#### 文書抜粋
-*-*-

【疾患概念】
組織非特異型アルカリホスファターゼ(TNSALP)の欠損により引き起こされる,遺伝性骨疾患である.単純X線検査で骨の低石灰化やくる病様所見を呈するにもかかわらず,血清ALP値の低下を認めることが本疾患の特徴である.
【臨床病型別の症状】
生命予後の悪い「周産期重症型」や「乳児型」(呼吸障害・痙攣・くる病様変化),胎児期から長管骨の弯曲などがみられるが生命予後良好な「周産期良性型」,低身長や骨痛が主な症状のため未診断例も多いと考えられている「小児型」や「成人型」,乳歯の4歳未満の脱落や歯周疾患のみがみられる「歯限局型」と,症状は多様である(図7-32図).
診断基準
(1)主症状
①骨石灰化障害:単純X線所見として骨の低石灰化,長管骨の変形,くる病様の骨幹端不整像.

-*-*-

#### データ行

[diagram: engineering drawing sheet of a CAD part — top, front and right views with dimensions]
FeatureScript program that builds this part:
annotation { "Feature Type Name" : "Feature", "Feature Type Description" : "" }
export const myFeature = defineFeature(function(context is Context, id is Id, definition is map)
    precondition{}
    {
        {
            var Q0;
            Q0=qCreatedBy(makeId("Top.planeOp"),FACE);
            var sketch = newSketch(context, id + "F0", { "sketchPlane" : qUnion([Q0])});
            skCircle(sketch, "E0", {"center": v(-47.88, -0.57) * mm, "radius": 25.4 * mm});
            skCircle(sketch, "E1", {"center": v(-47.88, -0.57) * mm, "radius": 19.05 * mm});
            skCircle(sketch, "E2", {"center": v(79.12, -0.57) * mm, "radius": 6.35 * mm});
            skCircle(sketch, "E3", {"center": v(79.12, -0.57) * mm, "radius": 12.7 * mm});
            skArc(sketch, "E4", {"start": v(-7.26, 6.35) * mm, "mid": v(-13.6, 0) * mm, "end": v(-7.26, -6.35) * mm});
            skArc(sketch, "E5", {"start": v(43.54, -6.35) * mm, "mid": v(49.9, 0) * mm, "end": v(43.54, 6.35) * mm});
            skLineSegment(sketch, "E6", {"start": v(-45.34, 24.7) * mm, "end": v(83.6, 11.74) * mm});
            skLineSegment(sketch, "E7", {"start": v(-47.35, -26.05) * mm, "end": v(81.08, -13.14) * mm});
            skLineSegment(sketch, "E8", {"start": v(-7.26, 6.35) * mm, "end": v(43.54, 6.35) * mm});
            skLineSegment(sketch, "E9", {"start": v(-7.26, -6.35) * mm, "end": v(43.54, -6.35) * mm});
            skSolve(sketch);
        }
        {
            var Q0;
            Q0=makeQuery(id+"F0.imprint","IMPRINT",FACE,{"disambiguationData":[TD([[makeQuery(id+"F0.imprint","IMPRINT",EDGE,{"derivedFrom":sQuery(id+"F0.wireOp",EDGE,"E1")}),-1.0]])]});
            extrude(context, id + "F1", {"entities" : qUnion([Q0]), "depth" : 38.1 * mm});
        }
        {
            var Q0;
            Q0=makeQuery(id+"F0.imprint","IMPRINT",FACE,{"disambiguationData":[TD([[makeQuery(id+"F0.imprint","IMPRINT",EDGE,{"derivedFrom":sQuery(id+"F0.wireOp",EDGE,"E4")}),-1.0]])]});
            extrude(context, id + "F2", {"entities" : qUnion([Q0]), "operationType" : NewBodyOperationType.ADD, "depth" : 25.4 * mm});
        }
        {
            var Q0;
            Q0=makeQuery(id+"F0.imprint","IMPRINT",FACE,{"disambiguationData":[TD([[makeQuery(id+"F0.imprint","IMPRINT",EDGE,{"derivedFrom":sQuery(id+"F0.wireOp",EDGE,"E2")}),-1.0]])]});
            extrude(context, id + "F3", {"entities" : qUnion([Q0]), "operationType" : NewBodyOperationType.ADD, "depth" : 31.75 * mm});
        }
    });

-*-*-

上にある遺伝性骨疾患についての文書抜粋を、一字も変えずに全文返してください。

【疾患概念】
組織非特異型アルカリホスファターゼ(TNSALP)の欠損により引き起こされる,遺伝性骨疾患である.単純X線検査で骨の低石灰化やくる病様所見を呈するにもかかわらず,血清ALP値の低下を認めることが本疾患の特徴である.
【臨床病型別の症状】
生命予後の悪い「周産期重症型」や「乳児型」(呼吸障害・痙攣・くる病様変化),胎児期から長管骨の弯曲などがみられるが生命予後良好な「周産期良性型」,低身長や骨痛が主な症状のため未診断例も多いと考えられている「小児型」や「成人型」,乳歯の4歳未満の脱落や歯周疾患のみがみられる「歯限局型」と,症状は多様である(図7-32図).
診断基準
(1)主症状
①骨石灰化障害:単純X線所見として骨の低石灰化,長管骨の変形,くる病様の骨幹端不整像.